Teoria do Mínimo Existencial e os direitos de crianças e adolescentes

Teoria do Mínimo Existencial e os direitos de crianças e adolescentes

Em um país com extrema desigualdade social, não há como se efetivar todos os direitos fundamentais para todas as pessoas, embora seja este um dos fundamentos do Estado Democrático de Direito brasileiro.

1- Introdução: contextualizando o problema.

Um dos fundamentos do Estado Democrático de Direito brasileiro, estabelecido no art. 1º da Constituição Federal (CF), é o princípio dignidade da pessoa humana. Para a efetivação deste princípio, o texto constitucional elenca vários direitos fundamentais e, dentre eles, os direitos sociais, expressos no art. 6º: educação, saúde, trabalho, moradia, lazer, segurança, previdência social, proteção à maternidade e à infância, além de assistência aos desamparados.

No âmbito dos direitos fundamentais de proteção à criança e ao adolescente, seres humanos ainda em processo de formação, a CF, em seu art. 227 caput, determinou que a família, a sociedade e o Estado devem assegurar com absoluta prioridade, o direito à vida, à saúde, à alimentação, à educação, ao lazer, à profissionalização, à cultura, à dignidade, ao respeito, à liberdade e à convivência familiar e comunitária, além do dever de garantir que fiquem a salvo de toda forma de negligência, discriminação, exploração, violência, crueldade e opressão.

════════

● O QUE SE PEDE
(A) Reescreva a parte do trecho citado entre "Em um país com" e "de Direito brasileiro.", inclusive, substituindo "extrema desigualdade social" por "profunda desigualdade social".
(B) Responda com base no trecho citado:
(i) Em que artigo da Constituição Federal está estabelecido o princípio da dignidade da pessoa humana como fundamento do Estado Democrático de Direito?
(ii) Em que artigo estão expressos os direitos sociais?
(iii) Segundo o art. 227 caput, quem deve assegurar esses direitos à criança e ao adolescente com absoluta prioridade?

● DADOS APRESENTADOS
════════

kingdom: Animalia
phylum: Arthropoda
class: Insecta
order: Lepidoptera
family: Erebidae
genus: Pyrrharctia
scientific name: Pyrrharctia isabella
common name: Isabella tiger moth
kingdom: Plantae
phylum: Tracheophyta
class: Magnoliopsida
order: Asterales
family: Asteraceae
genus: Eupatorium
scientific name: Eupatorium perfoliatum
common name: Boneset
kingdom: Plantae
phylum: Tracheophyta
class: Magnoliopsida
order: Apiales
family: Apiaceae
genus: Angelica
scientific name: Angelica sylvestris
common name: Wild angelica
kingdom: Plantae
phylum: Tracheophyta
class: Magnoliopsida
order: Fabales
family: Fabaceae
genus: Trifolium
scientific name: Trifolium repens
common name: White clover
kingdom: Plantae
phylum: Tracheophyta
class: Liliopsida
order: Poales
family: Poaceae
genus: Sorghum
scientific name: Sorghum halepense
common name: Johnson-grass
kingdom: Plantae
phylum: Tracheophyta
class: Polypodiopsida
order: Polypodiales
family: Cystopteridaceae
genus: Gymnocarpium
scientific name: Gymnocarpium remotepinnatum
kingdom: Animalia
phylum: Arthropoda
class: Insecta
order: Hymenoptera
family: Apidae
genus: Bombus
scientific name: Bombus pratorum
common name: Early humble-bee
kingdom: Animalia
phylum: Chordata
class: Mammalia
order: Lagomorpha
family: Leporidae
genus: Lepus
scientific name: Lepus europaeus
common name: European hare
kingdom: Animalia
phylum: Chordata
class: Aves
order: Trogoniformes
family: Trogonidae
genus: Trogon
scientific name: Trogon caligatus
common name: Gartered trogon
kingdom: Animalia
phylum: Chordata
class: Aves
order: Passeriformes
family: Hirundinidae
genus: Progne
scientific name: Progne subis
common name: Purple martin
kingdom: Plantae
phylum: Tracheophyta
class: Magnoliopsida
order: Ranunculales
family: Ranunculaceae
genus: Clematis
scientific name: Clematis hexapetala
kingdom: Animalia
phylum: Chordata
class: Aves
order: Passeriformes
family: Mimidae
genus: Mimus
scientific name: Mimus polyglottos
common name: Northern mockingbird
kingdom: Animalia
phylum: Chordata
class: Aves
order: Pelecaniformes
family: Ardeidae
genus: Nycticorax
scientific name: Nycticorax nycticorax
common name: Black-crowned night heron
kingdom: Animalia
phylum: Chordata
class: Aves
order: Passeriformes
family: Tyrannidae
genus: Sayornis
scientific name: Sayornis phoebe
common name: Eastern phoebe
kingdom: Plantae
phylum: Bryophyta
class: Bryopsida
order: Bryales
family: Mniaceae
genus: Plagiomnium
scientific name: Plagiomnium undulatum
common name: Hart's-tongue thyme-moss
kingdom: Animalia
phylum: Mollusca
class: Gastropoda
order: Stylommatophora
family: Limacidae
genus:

════════

● RESPOSTAS POR TAREFA
(A)
Em um país com profunda desigualdade social, não há como se efetivar todos os direitos fundamentais para todas as pessoas, embora seja este um dos fundamentos do Estado Democrático de Direito brasileiro.

(B)
(i) No art. 1º.
(ii) No art. 6º.
(iii) A família, a sociedade e o Estado.